Recently a friend came to visit, and when we started talking more deeply about how we were doing, the conversation turned to the sense of loss and worry in the air. He said things feel pretty bleak, and we tried not to dwell on the feeling of helplessness that seemed to inspire, quickly changing the topic to better things. And in some ways, that’s the key. Not ignoring what’s happening around us, but working to find the positive too. This year had more rain than the last two, and our spring wildflower bloom was inspiring and beautiful. Our homestead life has helped us to ground more into the rhythms of seasons, animal and plant cycles, as we use our hands to grow food and nourish our family. We feel an immense sense of gratitude that we just get to be here, for another sunrise.

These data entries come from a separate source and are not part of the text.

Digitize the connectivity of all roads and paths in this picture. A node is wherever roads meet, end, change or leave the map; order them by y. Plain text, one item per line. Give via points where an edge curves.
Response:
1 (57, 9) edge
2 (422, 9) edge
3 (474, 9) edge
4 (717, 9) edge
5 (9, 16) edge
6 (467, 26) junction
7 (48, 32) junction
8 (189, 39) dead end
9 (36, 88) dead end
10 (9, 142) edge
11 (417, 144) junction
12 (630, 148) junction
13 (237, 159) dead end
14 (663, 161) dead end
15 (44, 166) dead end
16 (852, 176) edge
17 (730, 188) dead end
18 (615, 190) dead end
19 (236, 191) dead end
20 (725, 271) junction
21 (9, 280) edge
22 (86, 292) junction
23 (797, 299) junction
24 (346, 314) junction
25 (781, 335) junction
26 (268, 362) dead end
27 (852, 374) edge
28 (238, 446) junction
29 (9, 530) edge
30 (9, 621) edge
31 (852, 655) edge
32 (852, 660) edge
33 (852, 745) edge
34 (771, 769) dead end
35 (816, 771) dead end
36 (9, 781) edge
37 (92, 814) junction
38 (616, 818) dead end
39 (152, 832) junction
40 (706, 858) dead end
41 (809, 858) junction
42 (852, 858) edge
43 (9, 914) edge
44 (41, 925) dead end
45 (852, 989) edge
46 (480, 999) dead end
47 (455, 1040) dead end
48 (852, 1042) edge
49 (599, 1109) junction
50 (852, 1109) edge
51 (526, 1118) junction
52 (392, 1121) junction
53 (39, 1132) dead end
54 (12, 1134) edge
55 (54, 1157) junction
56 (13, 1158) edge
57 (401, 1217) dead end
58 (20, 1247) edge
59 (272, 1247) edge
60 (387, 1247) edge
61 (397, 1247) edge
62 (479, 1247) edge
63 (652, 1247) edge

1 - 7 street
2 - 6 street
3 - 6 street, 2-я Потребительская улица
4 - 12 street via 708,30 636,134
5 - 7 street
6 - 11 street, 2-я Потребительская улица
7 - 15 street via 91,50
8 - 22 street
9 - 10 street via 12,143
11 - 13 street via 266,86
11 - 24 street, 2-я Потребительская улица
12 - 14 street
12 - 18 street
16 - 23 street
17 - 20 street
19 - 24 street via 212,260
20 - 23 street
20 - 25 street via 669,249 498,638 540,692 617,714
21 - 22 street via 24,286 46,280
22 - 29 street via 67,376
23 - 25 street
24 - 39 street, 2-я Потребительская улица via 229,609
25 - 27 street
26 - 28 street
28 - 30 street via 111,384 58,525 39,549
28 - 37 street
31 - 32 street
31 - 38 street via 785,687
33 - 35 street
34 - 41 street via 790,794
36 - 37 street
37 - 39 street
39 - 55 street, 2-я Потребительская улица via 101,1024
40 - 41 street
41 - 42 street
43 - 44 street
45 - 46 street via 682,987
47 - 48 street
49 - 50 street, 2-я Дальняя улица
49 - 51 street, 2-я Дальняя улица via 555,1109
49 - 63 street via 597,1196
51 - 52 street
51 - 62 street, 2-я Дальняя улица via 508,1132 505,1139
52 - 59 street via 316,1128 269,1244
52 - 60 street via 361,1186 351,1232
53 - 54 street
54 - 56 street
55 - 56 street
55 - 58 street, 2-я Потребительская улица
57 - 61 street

Lately, I’ve been hearing talk about another round of Covid. We live in a pretty isolated area, but we hear friends in the city are wearing masks again, and there’s concern that this fall might bring a new bout of the pandemic. People are nervous about the idea of new lockdowns and restrictions as we share a collective PTSD from the last few years. On the other hand, I teach remotely now (something I learned to do during Covid) and as a result, I get to work from home with students and colleagues from all over the world. A positive consequence of the pandemic is that many of us have adapted to new ways of working and learning, and some of those adaptations have brought us closer together despite physical distance. But does it always take a crisis to shake people out of habits and to learn new creative ways of living our lives? What does the current crisis of gloom and doom mean for us and how does the disruption that comes with worry inspire new choices and different paths? One of the reasons we ended up on these forty acres is that the intersection of the pandemic, job stress, and growing older made us think, well, it’s “now or never”. So, what’s your “now or never”? And what will it take to make you just go for it as we muddle along in these end times together?
You’ve put words to this new background of darkness.
I’ve often wondered these past few years what it was like to decide to leave Germany as Hitler came to rise.
And at the same time I’ve experienced profound love joy.
Is it just me whose tentacles are so much more sensitive?